▸ **Work instruction 1**
According to the text about the MEF museum, how many fossils did the museum's collection hold in 2009?
▸ **Work instruction 2**
Translate this sentence from the text about the MEF museum into Spanish: "It also has a workshop for making replicas of fossils, used for research and displayed in exhibitions."
▸ **Work instruction 3**
Write the next part of the text about the MEF museum, beginning after its final sentence.

▸ **Given text**
• • • •

MEF is an "Associated Research Unit" to Argentina's National Research Council (CONICET), a qualification attained by very few local NGOs. Almost all of MEF researchers and postdoctoral fellows are CONICET career scientists.

The Museum's research area includes a collection which had more than 17,000 fossils in 2009, a preparation laboratory, and campaign equipment. It also has a workshop for making replicas of fossils, used for research and displayed in exhibitions.

== Expeditions ==
In 2014, a team of paleontologists from the museum excavated the remains in Patagonia of seven specimens of a titanosaur, Patagotitan mayorum, the largest dinosaur ever found. A replica of a 37-metre-long skeleton made by the museum is on display in the Natural History Museum in London, England from March 2023.

• • • •

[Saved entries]
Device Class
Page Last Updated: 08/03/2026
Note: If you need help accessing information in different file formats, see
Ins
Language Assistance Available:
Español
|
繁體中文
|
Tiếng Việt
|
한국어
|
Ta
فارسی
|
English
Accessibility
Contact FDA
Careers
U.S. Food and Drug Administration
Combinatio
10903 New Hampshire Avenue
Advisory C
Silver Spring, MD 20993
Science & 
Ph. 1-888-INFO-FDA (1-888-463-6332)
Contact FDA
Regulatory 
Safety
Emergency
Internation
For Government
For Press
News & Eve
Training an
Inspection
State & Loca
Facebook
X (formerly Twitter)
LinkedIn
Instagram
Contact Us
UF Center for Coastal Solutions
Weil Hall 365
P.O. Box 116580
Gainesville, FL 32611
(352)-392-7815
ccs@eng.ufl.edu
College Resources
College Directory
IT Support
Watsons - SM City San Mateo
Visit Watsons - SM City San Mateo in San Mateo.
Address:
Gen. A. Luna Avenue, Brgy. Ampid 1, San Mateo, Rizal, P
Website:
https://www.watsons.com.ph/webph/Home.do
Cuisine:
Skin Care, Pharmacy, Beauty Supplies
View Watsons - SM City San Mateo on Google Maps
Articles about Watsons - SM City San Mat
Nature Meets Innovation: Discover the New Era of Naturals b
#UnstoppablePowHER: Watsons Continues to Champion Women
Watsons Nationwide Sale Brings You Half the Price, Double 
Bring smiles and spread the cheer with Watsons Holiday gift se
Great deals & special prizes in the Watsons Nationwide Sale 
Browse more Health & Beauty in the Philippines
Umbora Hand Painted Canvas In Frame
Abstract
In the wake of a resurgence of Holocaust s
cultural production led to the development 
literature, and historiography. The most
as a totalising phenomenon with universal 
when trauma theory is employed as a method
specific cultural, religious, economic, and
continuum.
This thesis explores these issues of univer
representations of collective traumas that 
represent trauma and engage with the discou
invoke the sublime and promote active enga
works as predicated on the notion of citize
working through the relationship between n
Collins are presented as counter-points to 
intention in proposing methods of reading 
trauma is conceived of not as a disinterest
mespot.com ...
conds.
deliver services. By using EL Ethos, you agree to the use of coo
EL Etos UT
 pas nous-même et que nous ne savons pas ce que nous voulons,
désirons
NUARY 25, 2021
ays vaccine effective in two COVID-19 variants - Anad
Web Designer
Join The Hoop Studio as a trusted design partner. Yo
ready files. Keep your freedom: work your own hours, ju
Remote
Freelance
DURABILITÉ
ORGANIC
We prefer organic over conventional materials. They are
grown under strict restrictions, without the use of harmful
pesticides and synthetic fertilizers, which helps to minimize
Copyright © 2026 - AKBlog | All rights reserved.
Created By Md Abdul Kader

• • • •

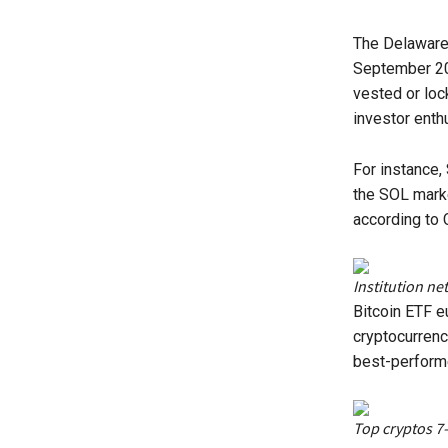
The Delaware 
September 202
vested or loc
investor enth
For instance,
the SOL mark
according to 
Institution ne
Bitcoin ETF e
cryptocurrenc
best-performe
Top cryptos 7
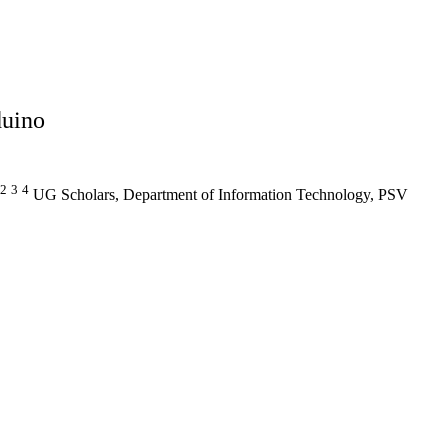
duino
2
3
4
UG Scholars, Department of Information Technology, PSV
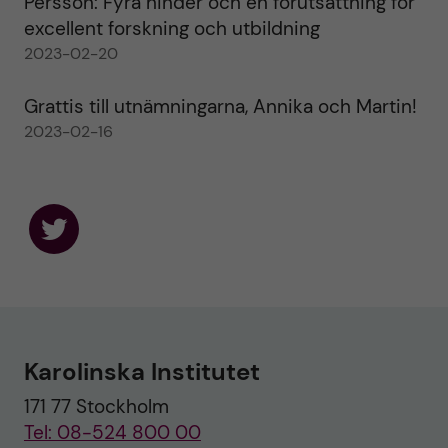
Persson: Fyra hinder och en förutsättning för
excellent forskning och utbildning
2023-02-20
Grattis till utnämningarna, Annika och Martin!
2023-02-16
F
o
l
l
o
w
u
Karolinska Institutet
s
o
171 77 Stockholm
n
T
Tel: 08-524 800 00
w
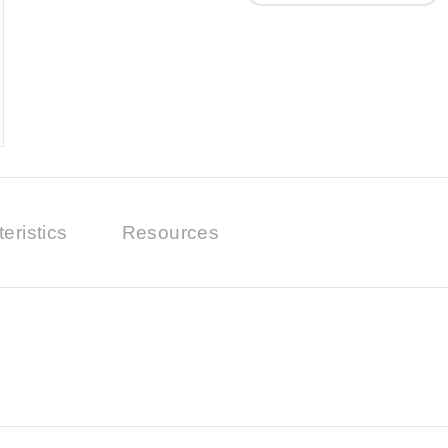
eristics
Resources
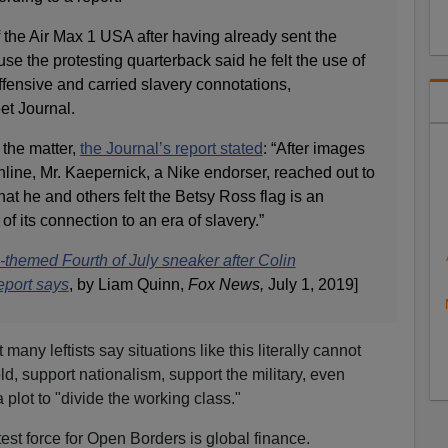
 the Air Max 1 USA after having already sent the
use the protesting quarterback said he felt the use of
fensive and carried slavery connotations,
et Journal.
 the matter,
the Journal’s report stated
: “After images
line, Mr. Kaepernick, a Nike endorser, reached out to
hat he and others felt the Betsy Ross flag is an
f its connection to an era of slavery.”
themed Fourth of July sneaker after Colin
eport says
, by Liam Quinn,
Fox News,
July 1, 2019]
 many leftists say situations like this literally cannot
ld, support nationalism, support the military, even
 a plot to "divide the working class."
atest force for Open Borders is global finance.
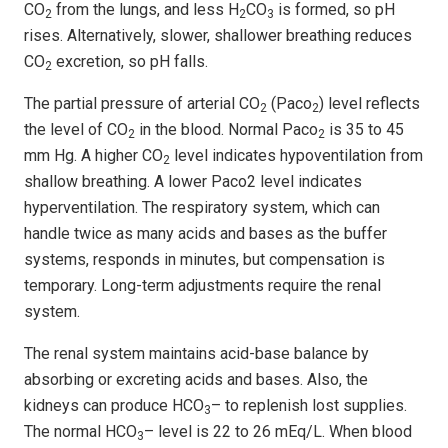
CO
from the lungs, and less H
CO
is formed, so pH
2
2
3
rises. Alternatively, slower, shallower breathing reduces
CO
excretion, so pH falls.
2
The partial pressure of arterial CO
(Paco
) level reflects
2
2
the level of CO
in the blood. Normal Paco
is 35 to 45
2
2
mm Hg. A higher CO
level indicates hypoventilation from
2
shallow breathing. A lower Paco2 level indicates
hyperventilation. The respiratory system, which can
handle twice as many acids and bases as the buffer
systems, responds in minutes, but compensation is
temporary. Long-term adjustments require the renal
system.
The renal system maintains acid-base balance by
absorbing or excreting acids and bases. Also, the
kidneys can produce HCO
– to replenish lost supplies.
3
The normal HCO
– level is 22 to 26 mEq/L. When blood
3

• • • •

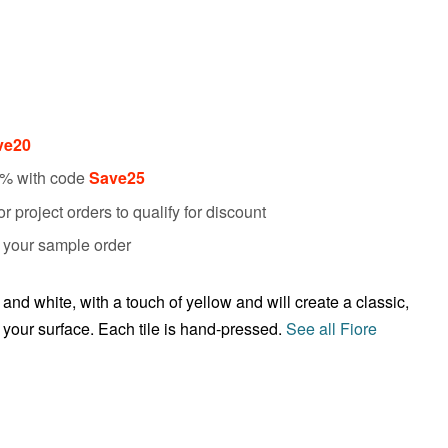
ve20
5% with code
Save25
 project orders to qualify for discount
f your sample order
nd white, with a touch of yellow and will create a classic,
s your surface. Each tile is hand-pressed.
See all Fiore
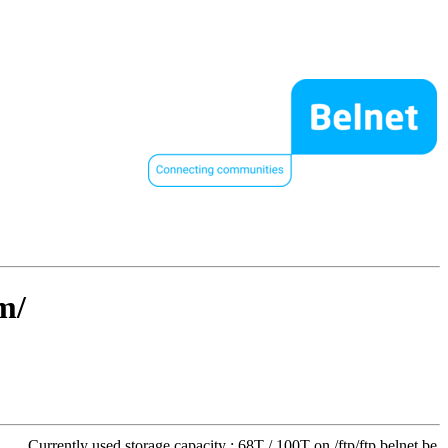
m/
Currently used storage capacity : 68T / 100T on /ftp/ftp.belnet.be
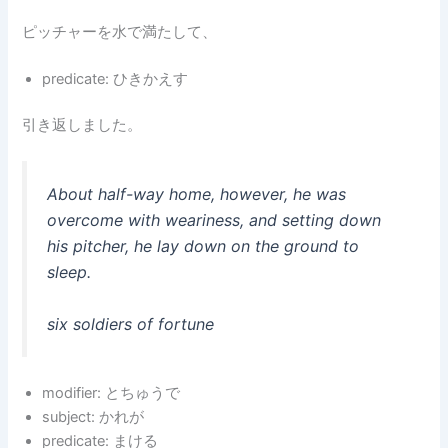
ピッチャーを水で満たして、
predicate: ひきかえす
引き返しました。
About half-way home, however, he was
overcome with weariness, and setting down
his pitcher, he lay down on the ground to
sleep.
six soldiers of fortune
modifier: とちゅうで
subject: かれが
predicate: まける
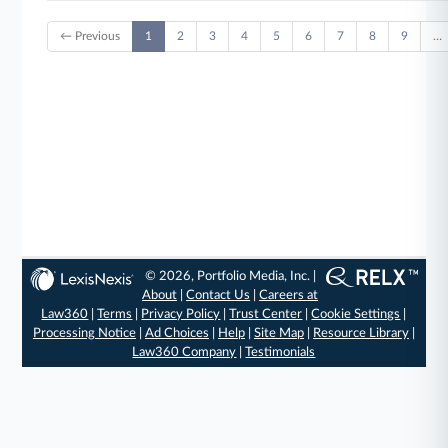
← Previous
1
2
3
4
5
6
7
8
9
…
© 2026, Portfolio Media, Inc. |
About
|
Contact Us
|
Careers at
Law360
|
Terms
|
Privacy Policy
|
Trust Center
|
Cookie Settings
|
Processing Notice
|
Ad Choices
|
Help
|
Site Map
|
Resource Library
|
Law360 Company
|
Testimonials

• • • •

▸ **Exercise output 1**
More than 17,000 fossils.

▸ **Exercise output 2**
También cuenta con un taller para fabricar réplicas de fósiles, que se usan en la investigación y se exhiben en exposiciones.

▸ **Exercise output 3**
== Outreach and educational programs ==
The Museum's outreach department includes activities for families, schools and the global community. Some recent examples include:

- Open house: free admission and special activities during one weekend of June.
- Paleodesafío: a knowledge-based competition on Paleontology, Geology and Astronomy for secondary schools in the Chubut province.
- Explorers in Pyjamas: children spend the night in the Museum, playing, learning, and, finally, sleeping with the dinosaurs in the exhibition.
- Café Scientifique: a cup of coffee and an informal conversation with a scientist.

MEF scientists visit schools and advise teachers and students on related educational projects.